A new online map of England and Wales allows people to enter their postcode and find their community's risk of developing 14 conditions, such as heart disease and lung cancer.
The map presents population-wide health information for England and Wales.
The researchers at Imperial College London pointed out that it could not be used to see an individual's risk.
It indicated an area's health risk, relative to the average for England and Wales, they stressed.
Twenty-five year study
Researchers at Imperial looked at 8,800 wards in England and Wales, each with a population of 6,000 people.
They collected data from the Office for National Statistics and from cancer registries for 1985 to 2009.
Data was then mapped alongside region-by-region variations in environmental factors such as air pollution, sunshine and pesticides.
The data was also adjusted for age, deprivation and to take into account small numbers.
Researchers said this was the first tool of its kind showing this level of detail.
Dr Anna Hansell, from the UK Small Area Health Statistics Unit, led the research.
She told the BBC: "We tried to present this so people do not jump to the wrong conclusions."
Dr Hansell said people were "fascinated" by the tool when they trialled it.
She added: "The new thing about it is you can go right down to neighbourhood level - beforehand it has been at a broader scale."
Eight communities in Bridgend and Rhondda Cynon Taff, in Wales, and Leeds, Manchester and the Wirral in England had higher patterns of health risks, Dr Hansell said.
She said within those eight communities none stood out as "doing badly for everything", and that the statistics had not been geared up to rank the areas.
Since the study adjusted for deprivation, Dr Hansell said it raised some "surprising" variations which could be explained by changing smoking rates in the past 25 years.
Meanwhile, 33 wards were identified as having a lower risk of disease, such as parts of London, North Norfolk and Suffolk.
Although the researchers adjusted for deprivation, she said, there must be "some lifestyle factors" going on, to account for the variability.
Environmental factors, such as air pollution, accounted for roughly 5-10% of a person's risk of disease, which was significant in terms of a population, Dr Hansell said.
She said she hoped "really important benefits" could come out of further research using the tool and that it would raise questions about disease patterns.

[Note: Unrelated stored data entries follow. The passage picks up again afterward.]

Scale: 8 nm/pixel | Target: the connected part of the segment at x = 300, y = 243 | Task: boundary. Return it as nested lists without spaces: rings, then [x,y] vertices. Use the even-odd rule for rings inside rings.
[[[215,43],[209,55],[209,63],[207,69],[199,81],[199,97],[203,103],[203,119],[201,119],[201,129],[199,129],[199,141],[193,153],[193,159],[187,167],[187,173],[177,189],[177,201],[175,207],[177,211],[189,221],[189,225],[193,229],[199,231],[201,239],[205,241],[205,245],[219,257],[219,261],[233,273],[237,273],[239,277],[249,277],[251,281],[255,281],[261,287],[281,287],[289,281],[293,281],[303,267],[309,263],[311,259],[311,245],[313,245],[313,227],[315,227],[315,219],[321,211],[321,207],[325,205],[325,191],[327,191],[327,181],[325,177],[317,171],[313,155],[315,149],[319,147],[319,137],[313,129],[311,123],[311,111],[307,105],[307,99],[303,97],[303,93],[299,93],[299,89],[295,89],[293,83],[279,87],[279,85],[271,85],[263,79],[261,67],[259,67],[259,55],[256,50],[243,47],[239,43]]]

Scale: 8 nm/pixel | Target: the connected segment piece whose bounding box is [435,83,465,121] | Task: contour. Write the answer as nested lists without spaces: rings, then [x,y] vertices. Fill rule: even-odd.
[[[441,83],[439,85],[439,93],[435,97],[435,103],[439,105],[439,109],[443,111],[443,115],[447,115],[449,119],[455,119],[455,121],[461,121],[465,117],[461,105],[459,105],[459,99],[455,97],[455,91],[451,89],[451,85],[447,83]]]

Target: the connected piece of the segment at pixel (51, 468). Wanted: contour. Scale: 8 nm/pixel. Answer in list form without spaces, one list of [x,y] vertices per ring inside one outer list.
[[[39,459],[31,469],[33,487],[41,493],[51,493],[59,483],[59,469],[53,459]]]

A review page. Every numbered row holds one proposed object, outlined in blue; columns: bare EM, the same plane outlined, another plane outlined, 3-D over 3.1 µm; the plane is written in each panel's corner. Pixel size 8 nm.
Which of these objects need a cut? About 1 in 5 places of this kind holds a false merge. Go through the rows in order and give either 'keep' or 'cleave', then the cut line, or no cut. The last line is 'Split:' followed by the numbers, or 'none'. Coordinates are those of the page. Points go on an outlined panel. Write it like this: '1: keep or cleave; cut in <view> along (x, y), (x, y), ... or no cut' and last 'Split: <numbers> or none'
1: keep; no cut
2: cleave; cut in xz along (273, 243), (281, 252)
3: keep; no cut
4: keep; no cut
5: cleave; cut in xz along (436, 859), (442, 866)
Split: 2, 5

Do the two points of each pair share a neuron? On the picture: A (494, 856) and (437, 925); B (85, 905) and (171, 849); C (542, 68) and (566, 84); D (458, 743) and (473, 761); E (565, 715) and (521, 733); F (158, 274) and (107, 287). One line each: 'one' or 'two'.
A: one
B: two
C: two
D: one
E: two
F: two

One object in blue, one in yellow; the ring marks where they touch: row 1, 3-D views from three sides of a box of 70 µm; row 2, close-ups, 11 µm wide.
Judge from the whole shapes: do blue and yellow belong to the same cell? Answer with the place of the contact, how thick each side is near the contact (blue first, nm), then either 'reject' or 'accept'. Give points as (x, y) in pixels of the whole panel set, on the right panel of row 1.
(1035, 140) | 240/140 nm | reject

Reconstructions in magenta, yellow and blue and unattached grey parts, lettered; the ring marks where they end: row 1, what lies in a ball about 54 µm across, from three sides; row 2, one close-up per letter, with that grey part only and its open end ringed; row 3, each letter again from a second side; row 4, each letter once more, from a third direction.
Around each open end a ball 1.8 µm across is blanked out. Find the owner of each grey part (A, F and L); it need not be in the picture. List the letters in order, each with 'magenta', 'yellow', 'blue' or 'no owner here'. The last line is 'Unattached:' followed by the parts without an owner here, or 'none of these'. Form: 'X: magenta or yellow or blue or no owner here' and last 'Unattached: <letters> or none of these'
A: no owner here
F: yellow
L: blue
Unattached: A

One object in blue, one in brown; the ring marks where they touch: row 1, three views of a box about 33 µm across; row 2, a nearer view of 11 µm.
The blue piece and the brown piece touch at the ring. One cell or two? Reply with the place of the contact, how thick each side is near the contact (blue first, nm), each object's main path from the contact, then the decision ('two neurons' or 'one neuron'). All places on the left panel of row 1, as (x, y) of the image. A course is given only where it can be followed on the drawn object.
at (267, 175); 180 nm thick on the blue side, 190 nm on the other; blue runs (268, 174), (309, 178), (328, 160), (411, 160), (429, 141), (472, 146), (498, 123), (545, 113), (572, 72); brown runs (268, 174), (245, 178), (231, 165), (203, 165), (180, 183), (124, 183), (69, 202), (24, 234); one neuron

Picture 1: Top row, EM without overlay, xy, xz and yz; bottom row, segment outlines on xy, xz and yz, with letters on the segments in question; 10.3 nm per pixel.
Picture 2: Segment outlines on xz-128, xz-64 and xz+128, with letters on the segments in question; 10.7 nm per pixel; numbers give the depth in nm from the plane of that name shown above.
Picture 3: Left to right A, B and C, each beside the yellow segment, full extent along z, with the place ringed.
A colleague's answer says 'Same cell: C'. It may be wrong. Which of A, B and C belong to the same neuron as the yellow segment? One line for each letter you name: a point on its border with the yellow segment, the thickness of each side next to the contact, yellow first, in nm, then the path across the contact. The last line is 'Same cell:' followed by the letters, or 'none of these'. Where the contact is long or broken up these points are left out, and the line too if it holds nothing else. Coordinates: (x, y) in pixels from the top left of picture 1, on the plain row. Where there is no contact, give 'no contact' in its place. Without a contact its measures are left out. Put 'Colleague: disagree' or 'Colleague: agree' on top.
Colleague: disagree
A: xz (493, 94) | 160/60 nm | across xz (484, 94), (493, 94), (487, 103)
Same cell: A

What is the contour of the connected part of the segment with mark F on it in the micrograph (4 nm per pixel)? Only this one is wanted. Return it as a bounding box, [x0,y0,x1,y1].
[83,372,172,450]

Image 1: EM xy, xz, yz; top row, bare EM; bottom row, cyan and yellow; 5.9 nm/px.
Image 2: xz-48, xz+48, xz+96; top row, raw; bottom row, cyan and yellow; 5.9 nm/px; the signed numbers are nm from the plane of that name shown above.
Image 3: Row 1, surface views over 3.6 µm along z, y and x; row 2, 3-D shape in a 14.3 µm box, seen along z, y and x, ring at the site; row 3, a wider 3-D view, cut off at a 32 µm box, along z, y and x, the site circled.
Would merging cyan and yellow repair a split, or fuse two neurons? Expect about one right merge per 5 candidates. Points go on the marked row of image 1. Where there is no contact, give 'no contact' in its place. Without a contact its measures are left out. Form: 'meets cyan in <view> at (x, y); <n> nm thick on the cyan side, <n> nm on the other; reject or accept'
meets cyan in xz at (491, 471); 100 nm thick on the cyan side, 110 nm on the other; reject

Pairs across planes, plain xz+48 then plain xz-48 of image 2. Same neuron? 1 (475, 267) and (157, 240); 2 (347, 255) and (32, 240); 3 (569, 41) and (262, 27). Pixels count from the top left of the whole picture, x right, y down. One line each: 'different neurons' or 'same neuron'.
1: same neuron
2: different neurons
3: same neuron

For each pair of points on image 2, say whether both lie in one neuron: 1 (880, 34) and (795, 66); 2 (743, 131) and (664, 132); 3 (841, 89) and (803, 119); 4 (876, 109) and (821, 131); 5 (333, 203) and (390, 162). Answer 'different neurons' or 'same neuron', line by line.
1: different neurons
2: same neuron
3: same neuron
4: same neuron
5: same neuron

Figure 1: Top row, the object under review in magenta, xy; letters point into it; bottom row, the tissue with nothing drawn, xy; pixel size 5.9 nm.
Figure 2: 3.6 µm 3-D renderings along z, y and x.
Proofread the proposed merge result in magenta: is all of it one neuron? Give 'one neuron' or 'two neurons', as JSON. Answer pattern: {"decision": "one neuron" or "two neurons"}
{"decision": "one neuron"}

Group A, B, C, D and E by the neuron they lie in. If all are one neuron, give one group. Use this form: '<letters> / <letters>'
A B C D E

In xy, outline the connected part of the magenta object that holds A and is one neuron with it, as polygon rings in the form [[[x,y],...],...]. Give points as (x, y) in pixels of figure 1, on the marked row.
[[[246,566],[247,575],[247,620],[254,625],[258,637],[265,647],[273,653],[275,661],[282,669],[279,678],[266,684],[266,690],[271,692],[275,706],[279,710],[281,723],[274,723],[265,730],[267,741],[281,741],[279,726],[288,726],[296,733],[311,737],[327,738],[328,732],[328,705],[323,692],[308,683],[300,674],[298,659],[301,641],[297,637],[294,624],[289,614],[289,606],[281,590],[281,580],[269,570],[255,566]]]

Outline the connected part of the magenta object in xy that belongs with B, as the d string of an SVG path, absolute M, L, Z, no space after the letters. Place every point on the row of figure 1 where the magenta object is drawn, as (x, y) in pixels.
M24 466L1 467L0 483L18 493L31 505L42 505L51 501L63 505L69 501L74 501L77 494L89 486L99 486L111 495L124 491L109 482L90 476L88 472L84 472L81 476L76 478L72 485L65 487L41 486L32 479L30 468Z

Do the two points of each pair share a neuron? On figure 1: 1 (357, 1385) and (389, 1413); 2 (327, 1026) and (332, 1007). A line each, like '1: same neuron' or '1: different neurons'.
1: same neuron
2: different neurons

Maps available on the site
Prof David Coggon, professor of occupational and environmental medicine at the University of Southampton, said the atlas provided a "finer level of spatial resolution" than its predecessors.
But he said there were "shortcomings" in the research, such as the possible of chance variation and the likelihood of distortion by exposure to non-environmental causes of disease, such as smoking and diet, which are not fully explained by deprivation.
Prof Coggon added: "These unavoidable shortcomings do not invalidate the analyses presented, but they are a reason for caution in interpretation."
He said people should not focus on environmental factors, but instead eat a healthy diet, exercise regularly and avoid smoking, excessive alcohol, and "unnecessarily risky" behaviours such as dangerous driving.
Prof Paul Pharoah, professor of cancer epidemiology at the University of Cambridge, said: "This atlas does not enable anyone to judge their individual absolute risk.
"People should definitely not use this atlas to decide where to live."
He said it would be "wrong to imply" any causal association between any of the environmental exposures and any of the health outcomes described in the atlas.
Prof Pharoah added: "What these data should do is help researchers identify important hypothesis that should be tested using research designs."